__Task to complete__: Give back every entry below, unchanged.

+++ Provided data +++

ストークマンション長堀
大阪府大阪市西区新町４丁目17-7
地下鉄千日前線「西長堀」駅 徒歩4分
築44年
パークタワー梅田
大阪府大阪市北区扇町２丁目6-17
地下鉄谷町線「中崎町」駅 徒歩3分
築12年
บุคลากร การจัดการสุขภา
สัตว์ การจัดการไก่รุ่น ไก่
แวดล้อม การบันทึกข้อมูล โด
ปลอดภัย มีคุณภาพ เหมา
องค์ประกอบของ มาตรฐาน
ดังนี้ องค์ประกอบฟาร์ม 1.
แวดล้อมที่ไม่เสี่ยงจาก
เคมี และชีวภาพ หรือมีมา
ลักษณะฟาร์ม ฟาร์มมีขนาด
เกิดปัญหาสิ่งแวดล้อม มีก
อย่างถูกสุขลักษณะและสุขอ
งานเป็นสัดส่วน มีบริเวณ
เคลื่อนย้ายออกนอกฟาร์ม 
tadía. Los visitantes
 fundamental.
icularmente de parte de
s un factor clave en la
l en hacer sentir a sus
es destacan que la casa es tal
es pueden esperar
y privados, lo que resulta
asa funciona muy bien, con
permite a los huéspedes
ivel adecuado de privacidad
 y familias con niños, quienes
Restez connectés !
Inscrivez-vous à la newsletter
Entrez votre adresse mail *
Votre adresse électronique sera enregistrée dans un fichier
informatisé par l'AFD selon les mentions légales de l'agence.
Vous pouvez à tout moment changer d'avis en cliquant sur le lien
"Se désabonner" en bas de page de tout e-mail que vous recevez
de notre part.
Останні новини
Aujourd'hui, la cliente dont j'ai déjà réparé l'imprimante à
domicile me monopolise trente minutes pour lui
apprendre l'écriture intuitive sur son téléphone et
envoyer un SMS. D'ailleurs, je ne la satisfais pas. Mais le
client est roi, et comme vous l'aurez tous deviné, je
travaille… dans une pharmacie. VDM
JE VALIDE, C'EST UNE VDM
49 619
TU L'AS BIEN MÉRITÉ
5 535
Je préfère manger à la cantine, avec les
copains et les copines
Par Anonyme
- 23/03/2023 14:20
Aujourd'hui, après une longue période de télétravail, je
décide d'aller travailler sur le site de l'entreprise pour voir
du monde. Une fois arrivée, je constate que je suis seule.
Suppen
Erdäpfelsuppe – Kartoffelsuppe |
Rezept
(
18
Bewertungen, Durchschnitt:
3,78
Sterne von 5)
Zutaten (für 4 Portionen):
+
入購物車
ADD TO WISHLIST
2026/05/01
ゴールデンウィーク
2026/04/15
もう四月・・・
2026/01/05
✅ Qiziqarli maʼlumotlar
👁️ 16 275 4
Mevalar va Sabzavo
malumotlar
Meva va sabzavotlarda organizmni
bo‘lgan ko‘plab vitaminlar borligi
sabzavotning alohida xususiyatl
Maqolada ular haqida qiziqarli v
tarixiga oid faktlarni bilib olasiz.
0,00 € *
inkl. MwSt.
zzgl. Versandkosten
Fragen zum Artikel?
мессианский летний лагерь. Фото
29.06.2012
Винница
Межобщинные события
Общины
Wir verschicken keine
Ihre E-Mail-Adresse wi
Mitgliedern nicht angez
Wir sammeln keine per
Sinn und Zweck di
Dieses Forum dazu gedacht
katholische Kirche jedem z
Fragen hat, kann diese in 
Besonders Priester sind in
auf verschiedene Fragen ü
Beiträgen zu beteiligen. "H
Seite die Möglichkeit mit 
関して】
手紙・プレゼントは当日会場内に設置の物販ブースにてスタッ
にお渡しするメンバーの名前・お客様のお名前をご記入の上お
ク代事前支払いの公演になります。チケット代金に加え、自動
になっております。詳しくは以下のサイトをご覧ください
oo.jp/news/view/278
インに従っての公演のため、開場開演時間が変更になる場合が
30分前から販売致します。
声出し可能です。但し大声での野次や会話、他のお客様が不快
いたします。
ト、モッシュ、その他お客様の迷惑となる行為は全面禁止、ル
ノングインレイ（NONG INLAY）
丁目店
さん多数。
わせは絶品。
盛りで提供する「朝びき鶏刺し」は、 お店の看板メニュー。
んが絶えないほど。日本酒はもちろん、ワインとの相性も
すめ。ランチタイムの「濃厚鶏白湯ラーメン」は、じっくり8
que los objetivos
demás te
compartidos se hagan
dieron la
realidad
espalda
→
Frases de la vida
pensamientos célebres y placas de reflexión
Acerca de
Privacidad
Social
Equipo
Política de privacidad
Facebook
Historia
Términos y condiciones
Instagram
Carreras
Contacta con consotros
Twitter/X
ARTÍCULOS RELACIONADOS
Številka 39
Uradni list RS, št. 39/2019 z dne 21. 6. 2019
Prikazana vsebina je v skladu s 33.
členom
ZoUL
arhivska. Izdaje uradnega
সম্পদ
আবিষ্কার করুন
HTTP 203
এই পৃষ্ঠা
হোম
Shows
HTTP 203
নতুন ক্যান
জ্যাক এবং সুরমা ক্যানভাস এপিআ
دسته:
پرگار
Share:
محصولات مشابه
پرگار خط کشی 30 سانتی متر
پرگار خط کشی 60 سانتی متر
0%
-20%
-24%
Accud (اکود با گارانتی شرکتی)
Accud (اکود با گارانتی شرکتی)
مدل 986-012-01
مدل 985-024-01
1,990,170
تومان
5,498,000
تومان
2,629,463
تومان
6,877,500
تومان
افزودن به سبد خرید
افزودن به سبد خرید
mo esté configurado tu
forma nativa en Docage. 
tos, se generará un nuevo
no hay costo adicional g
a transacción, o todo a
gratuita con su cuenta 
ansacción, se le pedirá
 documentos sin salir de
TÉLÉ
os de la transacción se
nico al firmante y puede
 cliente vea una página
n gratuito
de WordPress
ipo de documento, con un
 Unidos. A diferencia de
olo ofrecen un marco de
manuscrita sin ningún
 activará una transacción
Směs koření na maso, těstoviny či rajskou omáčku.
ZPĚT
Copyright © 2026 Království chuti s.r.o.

+++

__Exercise result__:
ストークマンション長堀
大阪府大阪市西区新町４丁目17-7
地下鉄千日前線「西長堀」駅 徒歩4分
築44年
パークタワー梅田
大阪府大阪市北区扇町２丁目6-17
地下鉄谷町線「中崎町」駅 徒歩3分
築12年
บุคลากร การจัดการสุขภา
สัตว์ การจัดการไก่รุ่น ไก่
แวดล้อม การบันทึกข้อมูล โด
ปลอดภัย มีคุณภาพ เหมา
องค์ประกอบของ มาตรฐาน
ดังนี้ องค์ประกอบฟาร์ม 1.
แวดล้อมที่ไม่เสี่ยงจาก
เคมี และชีวภาพ หรือมีมา
ลักษณะฟาร์ม ฟาร์มมีขนาด
เกิดปัญหาสิ่งแวดล้อม มีก
อย่างถูกสุขลักษณะและสุขอ
งานเป็นสัดส่วน มีบริเวณ
เคลื่อนย้ายออกนอกฟาร์ม 
tadía. Los visitantes
 fundamental.
icularmente de parte de
s un factor clave en la
l en hacer sentir a sus
es destacan que la casa es tal
es pueden esperar
y privados, lo que resulta
asa funciona muy bien, con
permite a los huéspedes
ivel adecuado de privacidad
 y familias con niños, quienes
Restez connectés !
Inscrivez-vous à la newsletter
Entrez votre adresse mail *
Votre adresse électronique sera enregistrée dans un fichier
informatisé par l'AFD selon les mentions légales de l'agence.
Vous pouvez à tout moment changer d'avis en cliquant sur le lien
"Se désabonner" en bas de page de tout e-mail que vous recevez
de notre part.
Останні новини
Aujourd'hui, la cliente dont j'ai déjà réparé l'imprimante à
domicile me monopolise trente minutes pour lui
apprendre l'écriture intuitive sur son téléphone et
envoyer un SMS. D'ailleurs, je ne la satisfais pas. Mais le
client est roi, et comme vous l'aurez tous deviné, je
travaille… dans une pharmacie. VDM
JE VALIDE, C'EST UNE VDM
49 619
TU L'AS BIEN MÉRITÉ
5 535
Je préfère manger à la cantine, avec les
copains et les copines
Par Anonyme
- 23/03/2023 14:20
Aujourd'hui, après une longue période de télétravail, je
décide d'aller travailler sur le site de l'entreprise pour voir
du monde. Une fois arrivée, je constate que je suis seule.
Suppen
Erdäpfelsuppe – Kartoffelsuppe |
Rezept
(
18
Bewertungen, Durchschnitt:
3,78
Sterne von 5)
Zutaten (für 4 Portionen):
+
入購物車
ADD TO WISHLIST
2026/05/01
ゴールデンウィーク
2026/04/15
もう四月・・・
2026/01/05
✅ Qiziqarli maʼlumotlar
👁️ 16 275 4
Mevalar va Sabzavo
malumotlar
Meva va sabzavotlarda organizmni
bo‘lgan ko‘plab vitaminlar borligi
sabzavotning alohida xususiyatl
Maqolada ular haqida qiziqarli v
tarixiga oid faktlarni bilib olasiz.
0,00 € *
inkl. MwSt.
zzgl. Versandkosten
Fragen zum Artikel?
мессианский летний лагерь. Фото
29.06.2012
Винница
Межобщинные события
Общины
Wir verschicken keine
Ihre E-Mail-Adresse wi
Mitgliedern nicht angez
Wir sammeln keine per
Sinn und Zweck di
Dieses Forum dazu gedacht
katholische Kirche jedem z
Fragen hat, kann diese in 
Besonders Priester sind in
auf verschiedene Fragen ü
Beiträgen zu beteiligen. "H
Seite die Möglichkeit mit 
関して】
手紙・プレゼントは当日会場内に設置の物販ブースにてスタッ
にお渡しするメンバーの名前・お客様のお名前をご記入の上お
ク代事前支払いの公演になります。チケット代金に加え、自動
になっております。詳しくは以下のサイトをご覧ください
oo.jp/news/view/278
インに従っての公演のため、開場開演時間が変更になる場合が
30分前から販売致します。
声出し可能です。但し大声での野次や会話、他のお客様が不快
いたします。
ト、モッシュ、その他お客様の迷惑となる行為は全面禁止、ル
ノングインレイ（NONG INLAY）
丁目店
さん多数。
わせは絶品。
盛りで提供する「朝びき鶏刺し」は、 お店の看板メニュー。
んが絶えないほど。日本酒はもちろん、ワインとの相性も
すめ。ランチタイムの「濃厚鶏白湯ラーメン」は、じっくり8
que los objetivos
demás te
compartidos se hagan
dieron la
realidad
espalda
→
Frases de la vida
pensamientos célebres y placas de reflexión
Acerca de
Privacidad
Social
Equipo
Política de privacidad
Facebook
Historia
Términos y condiciones
Instagram
Carreras
Contacta con consotros
Twitter/X
ARTÍCULOS RELACIONADOS
Številka 39
Uradni list RS, št. 39/2019 z dne 21. 6. 2019
Prikazana vsebina je v skladu s 33.
členom
ZoUL
arhivska. Izdaje uradnega
সম্পদ
আবিষ্কার করুন
HTTP 203
এই পৃষ্ঠা
হোম
Shows
HTTP 203
নতুন ক্যান
জ্যাক এবং সুরমা ক্যানভাস এপিআ
دسته:
پرگار
Share:
محصولات مشابه
پرگار خط کشی 30 سانتی متر
پرگار خط کشی 60 سانتی متر
0%
-20%
-24%
Accud (اکود با گارانتی شرکتی)
Accud (اکود با گارانتی شرکتی)
مدل 986-012-01
مدل 985-024-01
1,990,170
تومان
5,498,000
تومان
2,629,463
تومان
6,877,500
تومان
افزودن به سبد خرید
افزودن به سبد خرید
mo esté configurado tu
forma nativa en Docage. 
tos, se generará un nuevo
no hay costo adicional g
a transacción, o todo a
gratuita con su cuenta 
ansacción, se le pedirá
 documentos sin salir de
TÉLÉ
os de la transacción se
nico al firmante y puede
 cliente vea una página
n gratuito
de WordPress
ipo de documento, con un
 Unidos. A diferencia de
olo ofrecen un marco de
manuscrita sin ningún
 activará una transacción
Směs koření na maso, těstoviny či rajskou omáčku.
ZPĚT
Copyright © 2026 Království chuti s.r.o.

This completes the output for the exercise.